Delivering an inclusive COP26 in the age of COVID-19 requires more than vaccines

The UK government announced last week that it would make vaccines available to people attending COP26 in Glasgow. But even vaccinated, negotiators from vulnerable nations face logistical and financial barriers to travel to Glasgow amid border closures and quarantine measures.

Brianna Craft's picture
Blog by
7 July 2021

Brianna Craft is a senior researcher with IIED's Climate Change research group

Landscape of terrace fields and homes

Negotiators from least developed countries and other climate-vulnerable states, such as Bhutan, will encounter several logistical and financial difficulties to reach the UK for COP26 (Photo: Curt Carnemark/World Bank via FlickrCC BY-NC-ND 2.0)

The announcement offers a path to vaccination for many, including delegates from the least developed countries (LDCs), which despite being home to 14% of the world’s population, have only administered just over 1% of global doses.

But vaccinations are just one step. Many logistical and financial barriers remain for prospective participants to what the UK has billed “the most inclusive COP ever”.

For negotiators coming from a least developed country, reaching the UK has never been easy.

Obstacles on the way to Glasgow

First, you need a visa, which in most cases you cannot get at home. You will need to travel to another country and apply in-person, waiting there until a decision is made. Online visa applications, available to other UK visitors, are not available to you.

With most countries currently enforcing some level of COVID-19 restrictions, many nations won’t allow travel beyond their borders or are restricting people returning from abroad. This is the case in many island nations.

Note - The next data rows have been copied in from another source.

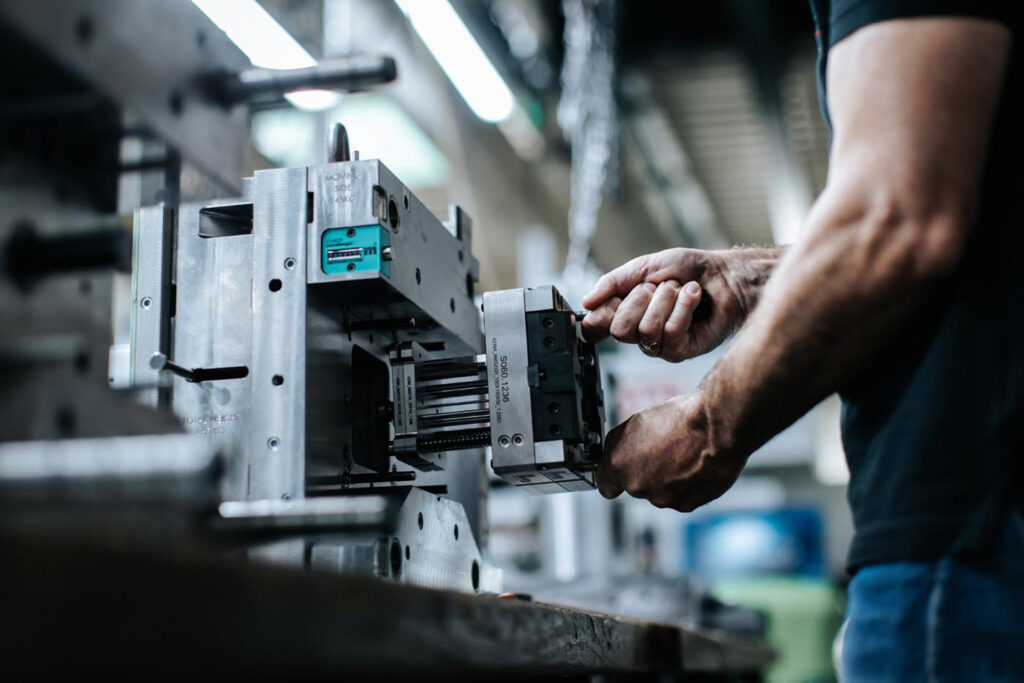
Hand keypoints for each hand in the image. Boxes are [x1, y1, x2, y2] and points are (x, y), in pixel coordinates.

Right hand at [581, 248, 750, 361]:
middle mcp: (638, 332)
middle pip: (619, 330)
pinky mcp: (680, 350)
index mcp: (624, 313)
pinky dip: (684, 306)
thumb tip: (587, 302)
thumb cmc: (688, 269)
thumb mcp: (644, 266)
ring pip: (646, 330)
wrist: (724, 274)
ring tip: (680, 290)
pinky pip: (671, 332)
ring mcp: (658, 344)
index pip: (595, 328)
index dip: (601, 314)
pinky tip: (694, 296)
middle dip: (640, 299)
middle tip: (659, 287)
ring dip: (666, 300)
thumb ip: (612, 282)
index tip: (614, 299)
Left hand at [595, 394, 745, 511]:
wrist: (717, 428)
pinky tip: (694, 466)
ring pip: (659, 492)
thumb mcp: (637, 422)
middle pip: (635, 485)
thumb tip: (618, 453)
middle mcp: (637, 486)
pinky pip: (679, 497)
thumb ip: (621, 445)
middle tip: (662, 452)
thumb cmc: (681, 420)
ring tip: (682, 455)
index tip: (618, 475)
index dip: (613, 477)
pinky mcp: (685, 505)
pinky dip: (685, 486)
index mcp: (619, 465)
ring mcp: (661, 498)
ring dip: (667, 479)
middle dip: (645, 472)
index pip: (605, 483)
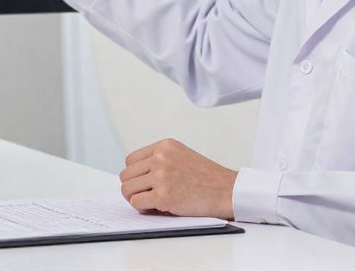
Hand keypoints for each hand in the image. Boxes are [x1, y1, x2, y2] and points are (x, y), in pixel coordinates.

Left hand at [119, 139, 237, 218]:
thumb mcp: (181, 156)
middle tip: (146, 196)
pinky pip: (137, 203)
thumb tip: (134, 176)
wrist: (228, 190)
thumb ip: (160, 159)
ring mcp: (162, 176)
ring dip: (136, 199)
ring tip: (151, 202)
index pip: (131, 160)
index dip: (136, 175)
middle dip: (133, 188)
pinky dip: (143, 209)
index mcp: (164, 146)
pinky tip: (156, 208)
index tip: (145, 184)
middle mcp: (161, 157)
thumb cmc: (207, 178)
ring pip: (127, 189)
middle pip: (126, 175)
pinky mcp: (164, 196)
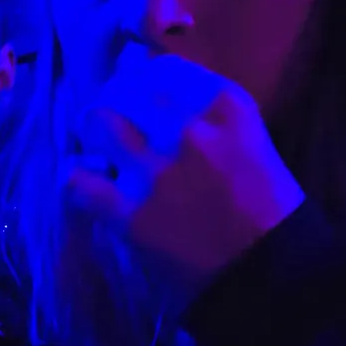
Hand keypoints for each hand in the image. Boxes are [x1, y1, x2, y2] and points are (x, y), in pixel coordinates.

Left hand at [69, 54, 303, 289]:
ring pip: (97, 122)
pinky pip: (76, 180)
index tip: (140, 93)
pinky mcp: (127, 211)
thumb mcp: (255, 146)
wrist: (272, 275)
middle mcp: (186, 128)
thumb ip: (215, 119)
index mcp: (226, 108)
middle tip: (116, 122)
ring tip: (100, 148)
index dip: (143, 79)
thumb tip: (166, 97)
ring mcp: (153, 169)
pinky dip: (74, 178)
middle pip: (125, 89)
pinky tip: (82, 182)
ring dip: (95, 133)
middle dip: (116, 102)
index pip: (165, 70)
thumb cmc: (271, 214)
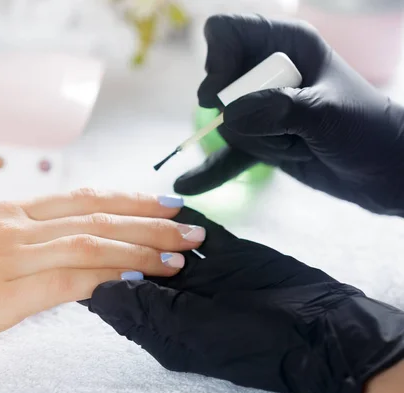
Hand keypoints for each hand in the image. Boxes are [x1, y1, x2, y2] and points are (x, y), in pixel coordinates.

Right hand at [0, 190, 204, 349]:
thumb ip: (20, 244)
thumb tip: (61, 253)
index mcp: (10, 211)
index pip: (83, 199)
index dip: (129, 201)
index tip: (163, 205)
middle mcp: (17, 224)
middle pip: (98, 215)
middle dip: (150, 221)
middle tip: (191, 225)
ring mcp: (10, 254)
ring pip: (91, 243)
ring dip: (141, 248)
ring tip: (180, 255)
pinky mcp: (2, 291)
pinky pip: (66, 280)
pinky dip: (106, 277)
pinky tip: (137, 279)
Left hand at [88, 207, 403, 392]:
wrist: (320, 332)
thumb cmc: (252, 344)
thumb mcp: (185, 335)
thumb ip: (140, 313)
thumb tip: (93, 293)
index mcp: (157, 316)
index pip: (116, 282)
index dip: (102, 259)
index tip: (88, 238)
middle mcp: (175, 292)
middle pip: (136, 254)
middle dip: (126, 234)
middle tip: (117, 215)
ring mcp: (201, 269)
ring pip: (164, 237)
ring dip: (154, 220)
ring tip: (143, 206)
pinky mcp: (228, 251)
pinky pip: (201, 227)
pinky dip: (187, 216)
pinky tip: (175, 202)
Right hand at [175, 14, 403, 215]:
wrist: (383, 172)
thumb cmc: (367, 131)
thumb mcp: (327, 113)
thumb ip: (278, 110)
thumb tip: (229, 119)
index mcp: (286, 44)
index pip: (227, 32)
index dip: (218, 58)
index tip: (225, 90)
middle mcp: (268, 71)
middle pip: (220, 84)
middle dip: (240, 113)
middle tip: (275, 124)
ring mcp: (261, 107)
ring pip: (226, 124)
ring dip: (256, 143)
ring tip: (296, 144)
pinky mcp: (260, 140)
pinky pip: (224, 155)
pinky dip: (208, 170)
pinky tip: (186, 184)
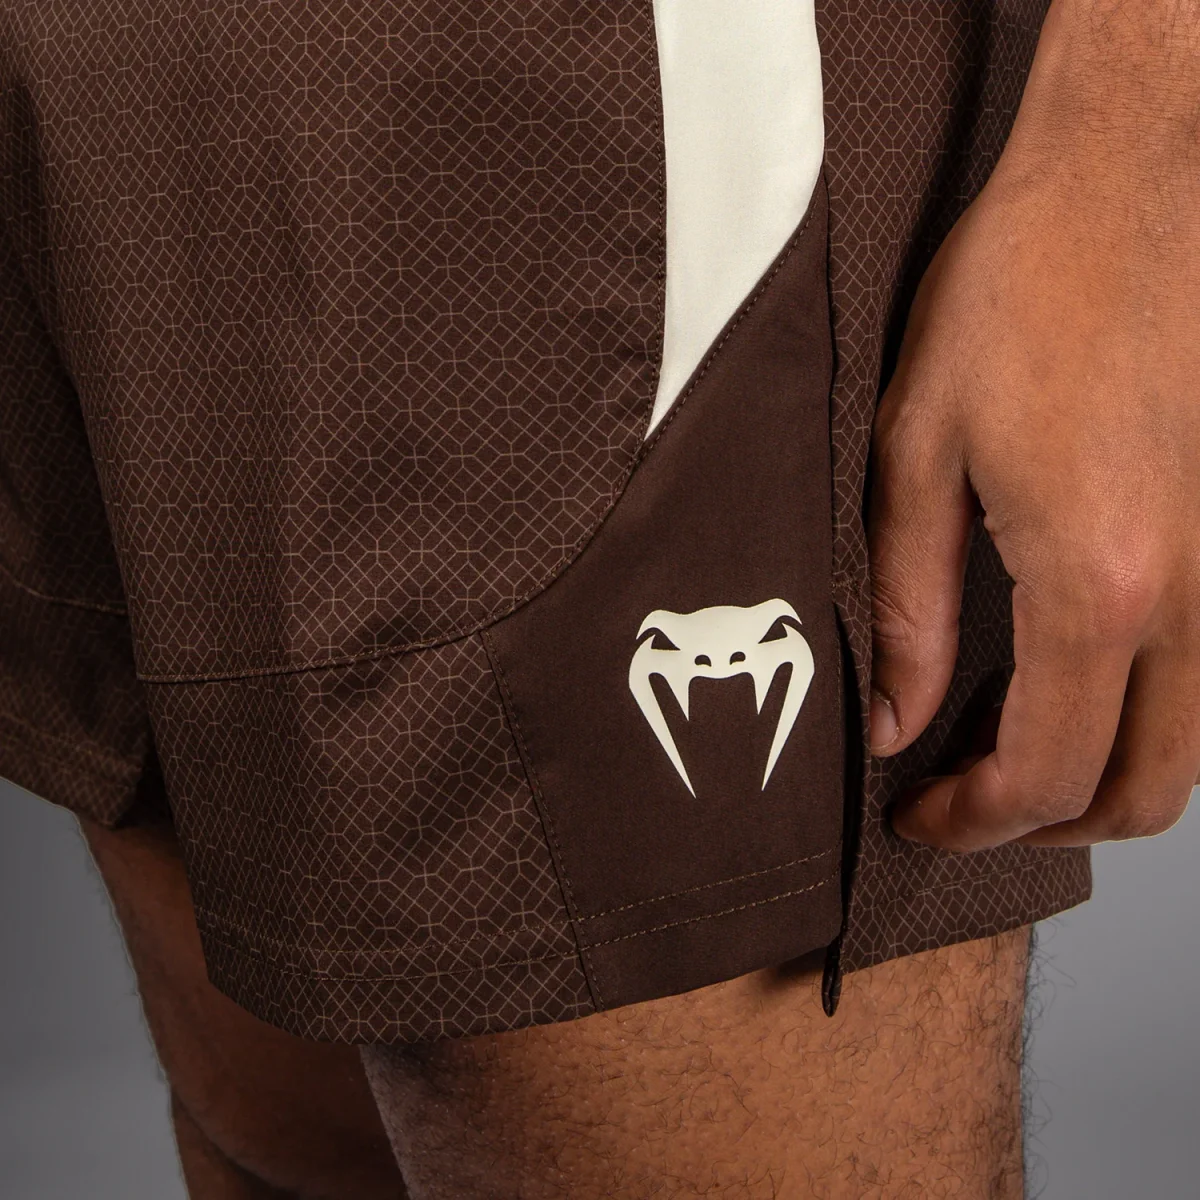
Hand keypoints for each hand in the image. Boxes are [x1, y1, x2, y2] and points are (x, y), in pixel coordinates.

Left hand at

This means that the first hurdle to travelling to the UK may be insurmountable for some low-income countries.

If your home country and the country where your visa is processed are permitting travel, COVID-19 has added quarantine to the mix. So a visa trip that would have taken two or three days pre-COVID-19, now takes several weeks.

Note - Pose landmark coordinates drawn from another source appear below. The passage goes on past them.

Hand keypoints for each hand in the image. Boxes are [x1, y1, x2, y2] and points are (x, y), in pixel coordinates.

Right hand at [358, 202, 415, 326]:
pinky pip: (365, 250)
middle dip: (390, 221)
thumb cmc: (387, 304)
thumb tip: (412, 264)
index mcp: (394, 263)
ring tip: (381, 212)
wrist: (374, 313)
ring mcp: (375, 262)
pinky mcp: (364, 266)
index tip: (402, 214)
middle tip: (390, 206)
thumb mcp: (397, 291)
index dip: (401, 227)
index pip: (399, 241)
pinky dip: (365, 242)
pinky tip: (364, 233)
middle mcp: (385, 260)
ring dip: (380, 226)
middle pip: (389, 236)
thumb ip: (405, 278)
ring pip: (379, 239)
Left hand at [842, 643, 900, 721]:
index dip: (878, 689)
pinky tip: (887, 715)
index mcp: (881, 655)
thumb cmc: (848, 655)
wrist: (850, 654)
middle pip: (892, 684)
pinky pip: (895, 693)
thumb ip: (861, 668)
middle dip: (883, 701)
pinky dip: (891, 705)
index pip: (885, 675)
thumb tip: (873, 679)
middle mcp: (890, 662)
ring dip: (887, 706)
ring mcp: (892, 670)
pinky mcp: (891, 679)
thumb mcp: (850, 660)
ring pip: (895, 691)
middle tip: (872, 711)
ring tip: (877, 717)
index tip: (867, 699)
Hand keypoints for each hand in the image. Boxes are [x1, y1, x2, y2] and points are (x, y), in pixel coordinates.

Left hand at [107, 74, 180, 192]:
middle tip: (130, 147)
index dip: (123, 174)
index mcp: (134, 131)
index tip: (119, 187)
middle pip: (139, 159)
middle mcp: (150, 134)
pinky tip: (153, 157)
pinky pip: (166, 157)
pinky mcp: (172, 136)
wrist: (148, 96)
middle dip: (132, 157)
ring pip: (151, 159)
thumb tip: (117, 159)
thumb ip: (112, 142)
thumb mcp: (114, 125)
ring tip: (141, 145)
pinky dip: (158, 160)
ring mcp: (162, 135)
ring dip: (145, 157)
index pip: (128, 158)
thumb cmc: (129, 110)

Should you get a visa, you then need to travel to the UK. There are only a handful of direct flights from least developed countries to London, and there are no direct flights to Glasgow. You will most likely need to transit through other countries – such as India, Thailand, Morocco, Fiji or the United Arab Emirates.

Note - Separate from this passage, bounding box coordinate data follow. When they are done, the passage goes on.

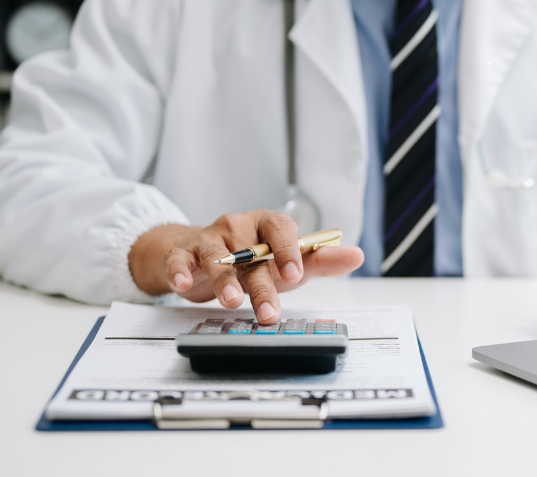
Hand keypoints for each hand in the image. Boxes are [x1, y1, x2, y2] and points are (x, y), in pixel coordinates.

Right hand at [128, 210, 364, 322]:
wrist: (203, 257)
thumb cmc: (253, 260)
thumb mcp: (288, 262)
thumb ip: (321, 261)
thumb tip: (357, 255)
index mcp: (266, 224)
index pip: (280, 228)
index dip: (287, 250)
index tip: (294, 274)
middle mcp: (237, 226)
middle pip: (250, 253)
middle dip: (260, 285)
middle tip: (269, 312)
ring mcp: (209, 239)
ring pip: (216, 257)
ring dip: (223, 280)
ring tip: (231, 302)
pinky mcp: (183, 253)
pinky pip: (179, 259)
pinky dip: (179, 270)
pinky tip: (182, 284)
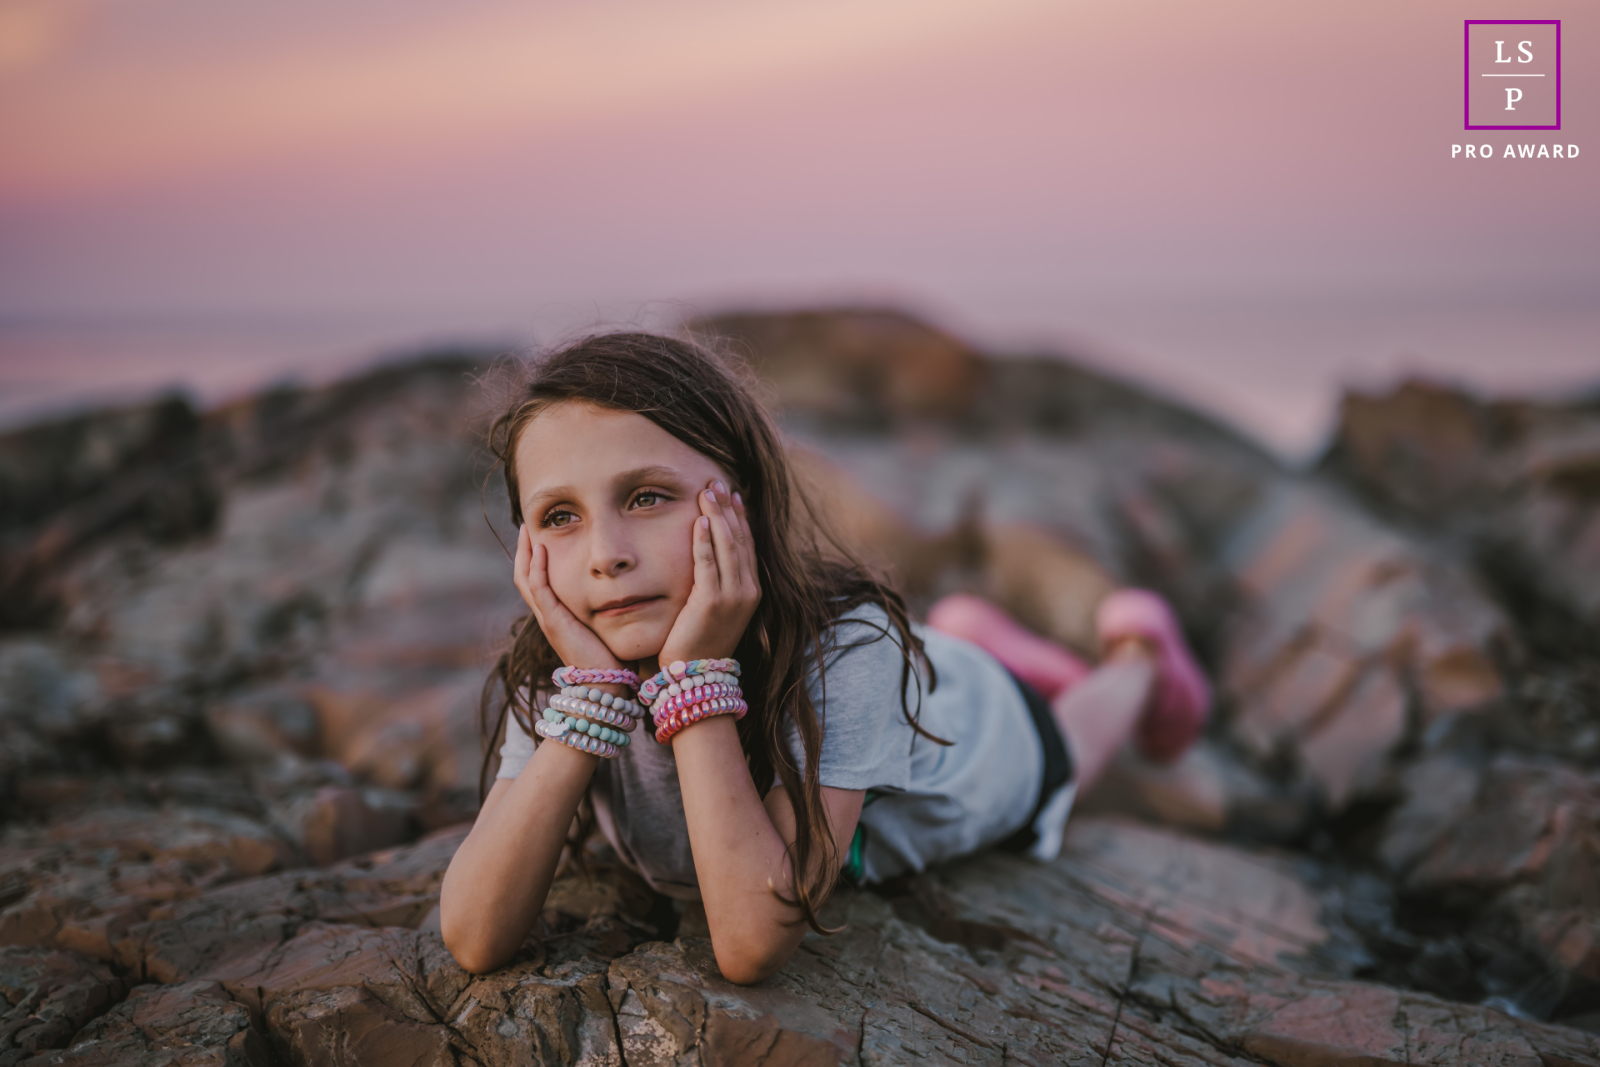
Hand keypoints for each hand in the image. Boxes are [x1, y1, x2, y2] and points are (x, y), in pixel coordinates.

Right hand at [513, 524, 621, 670]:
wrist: (607, 685)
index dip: (534, 559)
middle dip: (523, 551)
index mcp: (556, 617)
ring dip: (525, 553)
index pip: (536, 582)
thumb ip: (605, 610)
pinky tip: (542, 549)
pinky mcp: (554, 622)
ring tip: (527, 531)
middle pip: (523, 577)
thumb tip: (620, 593)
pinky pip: (540, 589)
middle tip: (525, 527)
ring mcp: (548, 619)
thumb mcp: (604, 626)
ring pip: (525, 580)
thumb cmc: (612, 659)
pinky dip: (538, 568)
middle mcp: (547, 616)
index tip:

Before COVID-19, this was inconvenient. With COVID-19, it may be impossible.

Fiji, for example, is not allowing any transiting passengers from any other country.

Meanwhile, the pandemic has reduced the number of flights available, which means some transit hubs can only be reached every week, or every month, rather than every day.

If you make it to a transit hub, you will probably need to wait days for a corresponding UK flight. That will require entering the country through which you are transiting. And to do that, you will most likely need to quarantine.

Mounting costs

Should you finally reach the UK, you will find all 46 least developed countries are on red or amber lists. Those arriving from a red list country will need to stump up £1,750 for an 11-night quarantine in a designated hotel that includes meals, transfers and two COVID-19 tests.

Others, coming from an amber-list nation with a flight via London, will still need to quarantine there for five days before continuing on to Scotland.

All told, it has now taken you several thousands of dollars and about 45 days to reach Glasgow. Suddenly, October seems an impossibly short timeframe.

Vaccinations may reduce time spent in quarantine, but every country’s regulations are different. Some Small Island Developing Sates (SIDS) have already said they wouldn’t send delegates to COP26. They can’t risk someone bringing COVID-19 back from the UK to islands currently virus-free.

What can the UK government do?

The UK needs to urgently engage with the practical difficulties of an in-person COP26 and the particular obstacles for LDCs, SIDS and other delegates from climate-vulnerable countries.

With case rates and restrictions constantly changing, the UK host needs to think more imaginatively about scenarios and contingency planning.

The UK could use its extensive network of in-country embassies to reach out to LDCs and SIDS governments to develop plans. They could set up logistics teams and consult with the governments of major transit hubs to agree on viable travel routes and develop alternative scenarios should those prove impossible.

And while COP26 is four months away, in-person ministerial meetings are planned for as early as this month. There’s really no time to lose in addressing these issues.

It is vital that those suffering most from the consequences of climate change have their voices heard, and that starts with ensuring they have as much access to these talks as everyone else.